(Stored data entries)
Start of Block
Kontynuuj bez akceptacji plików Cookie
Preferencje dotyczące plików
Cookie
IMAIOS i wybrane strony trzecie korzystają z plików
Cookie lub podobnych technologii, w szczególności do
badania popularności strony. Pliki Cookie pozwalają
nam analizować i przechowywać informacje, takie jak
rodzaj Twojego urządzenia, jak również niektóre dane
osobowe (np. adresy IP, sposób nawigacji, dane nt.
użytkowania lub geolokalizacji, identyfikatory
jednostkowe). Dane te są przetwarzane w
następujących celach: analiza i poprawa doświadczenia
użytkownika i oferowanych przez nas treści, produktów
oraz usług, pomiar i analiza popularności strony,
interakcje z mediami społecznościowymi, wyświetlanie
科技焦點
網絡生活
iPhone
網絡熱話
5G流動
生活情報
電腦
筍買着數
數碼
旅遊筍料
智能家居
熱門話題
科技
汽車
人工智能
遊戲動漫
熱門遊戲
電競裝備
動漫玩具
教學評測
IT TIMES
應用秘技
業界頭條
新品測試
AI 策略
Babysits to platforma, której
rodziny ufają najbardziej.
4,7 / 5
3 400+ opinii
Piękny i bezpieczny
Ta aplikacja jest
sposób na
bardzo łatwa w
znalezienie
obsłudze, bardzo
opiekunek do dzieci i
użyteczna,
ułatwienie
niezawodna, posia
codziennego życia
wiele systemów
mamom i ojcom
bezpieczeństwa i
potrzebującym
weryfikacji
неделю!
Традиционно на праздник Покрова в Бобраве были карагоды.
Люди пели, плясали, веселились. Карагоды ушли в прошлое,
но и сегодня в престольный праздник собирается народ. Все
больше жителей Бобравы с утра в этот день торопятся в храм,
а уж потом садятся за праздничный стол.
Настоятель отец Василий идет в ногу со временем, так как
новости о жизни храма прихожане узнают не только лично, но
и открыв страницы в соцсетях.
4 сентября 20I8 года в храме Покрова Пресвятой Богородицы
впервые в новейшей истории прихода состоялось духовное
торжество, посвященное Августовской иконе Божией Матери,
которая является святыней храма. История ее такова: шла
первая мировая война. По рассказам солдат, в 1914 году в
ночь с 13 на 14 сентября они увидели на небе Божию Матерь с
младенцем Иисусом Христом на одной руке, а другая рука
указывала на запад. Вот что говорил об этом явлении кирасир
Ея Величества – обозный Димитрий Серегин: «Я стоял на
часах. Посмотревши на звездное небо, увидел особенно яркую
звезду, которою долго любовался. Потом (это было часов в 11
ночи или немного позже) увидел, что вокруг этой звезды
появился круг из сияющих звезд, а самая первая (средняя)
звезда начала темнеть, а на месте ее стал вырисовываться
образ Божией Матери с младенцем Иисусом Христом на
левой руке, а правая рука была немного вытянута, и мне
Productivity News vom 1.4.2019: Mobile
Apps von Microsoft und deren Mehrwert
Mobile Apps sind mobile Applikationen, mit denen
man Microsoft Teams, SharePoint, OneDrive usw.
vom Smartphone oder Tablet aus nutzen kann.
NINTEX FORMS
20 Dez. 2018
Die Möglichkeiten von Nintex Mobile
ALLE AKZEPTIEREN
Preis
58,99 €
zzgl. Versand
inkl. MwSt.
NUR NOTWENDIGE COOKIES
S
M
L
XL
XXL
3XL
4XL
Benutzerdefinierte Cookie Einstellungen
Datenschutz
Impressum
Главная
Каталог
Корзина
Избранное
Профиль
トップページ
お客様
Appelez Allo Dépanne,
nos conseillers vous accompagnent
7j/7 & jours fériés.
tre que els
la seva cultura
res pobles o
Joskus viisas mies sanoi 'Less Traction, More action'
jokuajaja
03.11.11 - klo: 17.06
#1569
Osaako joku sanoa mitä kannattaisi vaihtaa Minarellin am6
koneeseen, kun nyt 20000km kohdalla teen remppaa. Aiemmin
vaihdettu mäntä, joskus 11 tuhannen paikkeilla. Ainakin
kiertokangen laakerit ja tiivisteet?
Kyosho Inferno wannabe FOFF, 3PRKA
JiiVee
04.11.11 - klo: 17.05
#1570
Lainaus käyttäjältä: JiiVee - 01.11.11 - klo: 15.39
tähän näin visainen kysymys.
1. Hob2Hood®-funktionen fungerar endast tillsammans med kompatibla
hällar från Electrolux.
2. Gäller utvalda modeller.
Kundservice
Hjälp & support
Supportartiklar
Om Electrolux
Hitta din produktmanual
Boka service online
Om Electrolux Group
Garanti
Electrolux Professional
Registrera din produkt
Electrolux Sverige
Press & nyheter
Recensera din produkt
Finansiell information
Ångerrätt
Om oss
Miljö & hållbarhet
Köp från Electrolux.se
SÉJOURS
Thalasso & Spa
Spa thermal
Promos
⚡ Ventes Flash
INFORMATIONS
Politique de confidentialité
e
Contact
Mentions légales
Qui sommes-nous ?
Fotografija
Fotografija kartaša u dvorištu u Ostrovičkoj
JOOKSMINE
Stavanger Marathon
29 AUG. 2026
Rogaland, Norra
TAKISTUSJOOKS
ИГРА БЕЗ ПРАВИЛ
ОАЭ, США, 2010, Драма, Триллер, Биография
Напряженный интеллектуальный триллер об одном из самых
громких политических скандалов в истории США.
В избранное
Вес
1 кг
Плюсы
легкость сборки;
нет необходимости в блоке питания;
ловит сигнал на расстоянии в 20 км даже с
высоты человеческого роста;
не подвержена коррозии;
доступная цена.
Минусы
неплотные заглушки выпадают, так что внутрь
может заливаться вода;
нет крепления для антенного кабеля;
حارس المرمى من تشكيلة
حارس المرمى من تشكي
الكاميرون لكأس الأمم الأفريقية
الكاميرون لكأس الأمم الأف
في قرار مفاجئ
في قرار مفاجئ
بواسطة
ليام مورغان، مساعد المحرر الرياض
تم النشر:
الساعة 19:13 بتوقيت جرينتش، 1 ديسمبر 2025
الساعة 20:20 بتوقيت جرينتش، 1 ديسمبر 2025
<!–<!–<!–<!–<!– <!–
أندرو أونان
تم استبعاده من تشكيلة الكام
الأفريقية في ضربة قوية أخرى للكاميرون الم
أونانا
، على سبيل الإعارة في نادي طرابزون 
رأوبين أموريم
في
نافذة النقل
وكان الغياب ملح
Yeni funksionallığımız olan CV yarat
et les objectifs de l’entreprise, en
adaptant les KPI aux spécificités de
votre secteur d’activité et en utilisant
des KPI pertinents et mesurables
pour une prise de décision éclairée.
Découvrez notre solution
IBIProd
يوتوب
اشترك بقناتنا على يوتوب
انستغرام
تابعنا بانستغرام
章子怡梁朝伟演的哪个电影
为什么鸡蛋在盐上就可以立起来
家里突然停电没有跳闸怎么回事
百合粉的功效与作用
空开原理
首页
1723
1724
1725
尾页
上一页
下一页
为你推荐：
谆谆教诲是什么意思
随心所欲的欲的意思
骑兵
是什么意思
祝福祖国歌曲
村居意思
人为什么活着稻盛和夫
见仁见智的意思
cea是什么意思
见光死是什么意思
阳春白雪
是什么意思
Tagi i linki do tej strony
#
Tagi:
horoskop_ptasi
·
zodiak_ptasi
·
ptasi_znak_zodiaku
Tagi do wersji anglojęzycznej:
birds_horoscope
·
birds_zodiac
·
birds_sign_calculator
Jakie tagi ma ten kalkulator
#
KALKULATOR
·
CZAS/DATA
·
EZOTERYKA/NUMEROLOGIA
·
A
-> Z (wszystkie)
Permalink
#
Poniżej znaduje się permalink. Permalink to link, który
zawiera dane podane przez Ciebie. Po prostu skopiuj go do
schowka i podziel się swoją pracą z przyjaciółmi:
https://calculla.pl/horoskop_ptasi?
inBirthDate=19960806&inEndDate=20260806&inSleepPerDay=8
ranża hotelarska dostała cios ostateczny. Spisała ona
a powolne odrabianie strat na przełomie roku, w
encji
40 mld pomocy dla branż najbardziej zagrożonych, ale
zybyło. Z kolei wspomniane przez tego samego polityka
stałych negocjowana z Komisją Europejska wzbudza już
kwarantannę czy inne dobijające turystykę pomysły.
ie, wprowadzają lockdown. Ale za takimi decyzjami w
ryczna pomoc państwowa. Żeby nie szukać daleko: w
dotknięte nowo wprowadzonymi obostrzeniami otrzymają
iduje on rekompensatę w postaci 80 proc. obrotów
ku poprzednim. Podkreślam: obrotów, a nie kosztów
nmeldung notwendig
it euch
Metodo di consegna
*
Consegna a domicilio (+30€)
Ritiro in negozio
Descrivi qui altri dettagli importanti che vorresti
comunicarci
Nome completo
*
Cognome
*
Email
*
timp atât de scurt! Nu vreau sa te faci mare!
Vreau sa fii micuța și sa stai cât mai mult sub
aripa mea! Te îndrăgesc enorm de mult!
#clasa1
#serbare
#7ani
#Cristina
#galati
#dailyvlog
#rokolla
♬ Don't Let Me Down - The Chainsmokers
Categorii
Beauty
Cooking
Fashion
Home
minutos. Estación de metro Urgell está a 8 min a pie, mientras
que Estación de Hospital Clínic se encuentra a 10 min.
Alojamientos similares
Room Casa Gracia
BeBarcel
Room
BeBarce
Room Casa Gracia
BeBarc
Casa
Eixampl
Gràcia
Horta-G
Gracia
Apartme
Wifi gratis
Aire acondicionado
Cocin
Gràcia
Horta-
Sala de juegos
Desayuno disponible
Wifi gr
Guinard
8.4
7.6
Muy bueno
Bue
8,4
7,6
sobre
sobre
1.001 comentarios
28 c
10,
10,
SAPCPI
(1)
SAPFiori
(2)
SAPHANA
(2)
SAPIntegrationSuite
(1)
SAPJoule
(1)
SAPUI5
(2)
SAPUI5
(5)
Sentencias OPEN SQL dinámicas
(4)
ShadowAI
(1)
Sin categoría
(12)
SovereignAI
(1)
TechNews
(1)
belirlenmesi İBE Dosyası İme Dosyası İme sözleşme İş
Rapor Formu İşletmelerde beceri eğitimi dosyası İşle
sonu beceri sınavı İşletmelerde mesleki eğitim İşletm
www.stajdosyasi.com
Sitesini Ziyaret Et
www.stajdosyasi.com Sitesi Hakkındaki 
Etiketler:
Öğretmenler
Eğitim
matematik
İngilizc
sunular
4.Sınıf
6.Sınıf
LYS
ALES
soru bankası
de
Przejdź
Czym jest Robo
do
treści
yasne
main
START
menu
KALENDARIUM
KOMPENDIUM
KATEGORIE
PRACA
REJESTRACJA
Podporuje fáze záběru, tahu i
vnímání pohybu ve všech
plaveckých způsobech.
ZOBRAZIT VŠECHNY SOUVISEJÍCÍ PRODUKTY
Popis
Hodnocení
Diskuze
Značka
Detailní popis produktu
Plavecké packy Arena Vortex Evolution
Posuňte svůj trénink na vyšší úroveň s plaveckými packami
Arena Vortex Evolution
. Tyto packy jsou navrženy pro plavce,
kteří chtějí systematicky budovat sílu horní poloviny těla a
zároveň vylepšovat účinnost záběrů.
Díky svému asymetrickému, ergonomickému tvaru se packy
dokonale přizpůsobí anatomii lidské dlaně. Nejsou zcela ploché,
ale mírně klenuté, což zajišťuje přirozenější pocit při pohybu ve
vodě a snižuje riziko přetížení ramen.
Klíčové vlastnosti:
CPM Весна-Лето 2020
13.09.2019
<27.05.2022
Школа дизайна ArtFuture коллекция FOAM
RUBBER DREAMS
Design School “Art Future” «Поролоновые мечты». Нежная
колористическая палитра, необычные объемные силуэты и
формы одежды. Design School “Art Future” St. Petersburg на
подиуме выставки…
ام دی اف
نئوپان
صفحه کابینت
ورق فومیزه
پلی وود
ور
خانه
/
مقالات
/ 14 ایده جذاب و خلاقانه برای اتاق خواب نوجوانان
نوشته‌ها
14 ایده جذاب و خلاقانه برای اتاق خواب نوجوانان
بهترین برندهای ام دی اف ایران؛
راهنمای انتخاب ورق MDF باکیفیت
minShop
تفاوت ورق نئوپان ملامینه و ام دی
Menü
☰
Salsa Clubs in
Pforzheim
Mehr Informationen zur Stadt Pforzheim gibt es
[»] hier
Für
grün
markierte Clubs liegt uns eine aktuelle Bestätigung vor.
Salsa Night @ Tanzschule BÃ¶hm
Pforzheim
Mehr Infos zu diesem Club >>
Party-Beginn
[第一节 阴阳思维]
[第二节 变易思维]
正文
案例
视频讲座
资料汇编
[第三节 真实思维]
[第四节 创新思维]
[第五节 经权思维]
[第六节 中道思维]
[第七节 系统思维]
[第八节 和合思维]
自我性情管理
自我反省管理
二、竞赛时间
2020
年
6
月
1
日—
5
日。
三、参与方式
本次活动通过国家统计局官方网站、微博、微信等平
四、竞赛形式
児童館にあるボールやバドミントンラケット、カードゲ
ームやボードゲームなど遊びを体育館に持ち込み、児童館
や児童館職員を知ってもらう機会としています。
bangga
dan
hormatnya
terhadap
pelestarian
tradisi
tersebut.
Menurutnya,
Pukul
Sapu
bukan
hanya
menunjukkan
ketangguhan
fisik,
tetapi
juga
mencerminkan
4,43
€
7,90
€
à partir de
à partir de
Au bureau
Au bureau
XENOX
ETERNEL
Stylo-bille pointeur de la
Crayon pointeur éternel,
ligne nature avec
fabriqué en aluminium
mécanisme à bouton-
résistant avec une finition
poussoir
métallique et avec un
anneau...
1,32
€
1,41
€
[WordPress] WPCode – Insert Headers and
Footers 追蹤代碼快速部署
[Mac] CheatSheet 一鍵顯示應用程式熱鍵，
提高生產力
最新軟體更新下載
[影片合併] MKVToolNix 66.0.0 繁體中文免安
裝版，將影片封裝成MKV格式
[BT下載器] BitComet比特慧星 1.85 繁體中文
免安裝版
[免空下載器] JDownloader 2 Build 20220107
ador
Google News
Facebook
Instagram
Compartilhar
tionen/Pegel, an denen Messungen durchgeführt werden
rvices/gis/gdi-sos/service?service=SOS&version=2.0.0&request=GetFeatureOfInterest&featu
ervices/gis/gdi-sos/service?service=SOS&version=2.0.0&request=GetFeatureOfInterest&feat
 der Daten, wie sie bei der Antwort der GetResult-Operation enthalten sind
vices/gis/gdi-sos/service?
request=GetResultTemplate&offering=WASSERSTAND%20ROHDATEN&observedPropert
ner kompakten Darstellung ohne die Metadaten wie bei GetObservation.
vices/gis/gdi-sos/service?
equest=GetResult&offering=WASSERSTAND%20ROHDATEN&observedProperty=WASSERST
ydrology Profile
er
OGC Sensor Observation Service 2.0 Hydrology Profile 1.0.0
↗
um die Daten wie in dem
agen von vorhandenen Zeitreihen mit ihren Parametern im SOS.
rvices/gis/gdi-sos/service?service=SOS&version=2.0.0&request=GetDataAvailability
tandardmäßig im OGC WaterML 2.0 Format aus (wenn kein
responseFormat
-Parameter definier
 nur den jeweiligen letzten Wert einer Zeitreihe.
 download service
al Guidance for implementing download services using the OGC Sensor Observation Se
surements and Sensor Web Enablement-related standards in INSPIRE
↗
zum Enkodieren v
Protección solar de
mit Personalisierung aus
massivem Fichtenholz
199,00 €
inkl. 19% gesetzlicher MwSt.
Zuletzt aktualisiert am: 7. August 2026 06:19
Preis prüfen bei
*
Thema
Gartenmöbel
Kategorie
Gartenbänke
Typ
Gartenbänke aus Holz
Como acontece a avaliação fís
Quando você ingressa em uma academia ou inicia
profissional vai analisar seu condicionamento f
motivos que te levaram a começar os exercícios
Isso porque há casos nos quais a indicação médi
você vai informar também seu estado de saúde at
End of Block
### WORK TASK
All lines above from the one containing "بهترین برندهای ام دی اف ایران؛" to the one containing "fabriqué en aluminium" must be repeated exactly, both lines included, and no others.

### FINISHED EXERCISE
بهترین برندهای ام دی اف ایران؛
راهنمای انتخاب ورق MDF باکیفیت
minShop
تفاوت ورق نئوپان ملامینه و ام دی
Menü
☰
Salsa Clubs in
Pforzheim
Mehr Informationen zur Stadt Pforzheim gibt es
[»] hier
Für
grün
markierte Clubs liegt uns eine aktuelle Bestätigung vor.
Salsa Night @ Tanzschule BÃ¶hm
Pforzheim
Mehr Infos zu diesem Club >>
Party-Beginn
[第一节 阴阳思维]
[第二节 变易思维]
正文
案例
视频讲座
资料汇编
[第三节 真实思维]
[第四节 创新思维]
[第五节 经权思维]
[第六节 中道思维]
[第七节 系统思维]
[第八节 和合思维]
自我性情管理
自我反省管理
二、竞赛时间
2020
年
6
月
1
日—
5
日。
三、参与方式
本次活动通过国家统计局官方网站、微博、微信等平
四、竞赛形式
児童館にあるボールやバドミントンラケット、カードゲ
ームやボードゲームなど遊びを体育館に持ち込み、児童館
や児童館職員を知ってもらう機会としています。
bangga
dan
hormatnya
terhadap
pelestarian
tradisi
tersebut.
Menurutnya,
Pukul
Sapu
bukan
hanya
menunjukkan
ketangguhan
fisik,
tetapi
juga
mencerminkan
4,43
€
7,90
€
à partir de
à partir de
Au bureau
Au bureau
XENOX
ETERNEL
Stylo-bille pointeur de la
Crayon pointeur éternel,
ligne nature avec
fabriqué en aluminium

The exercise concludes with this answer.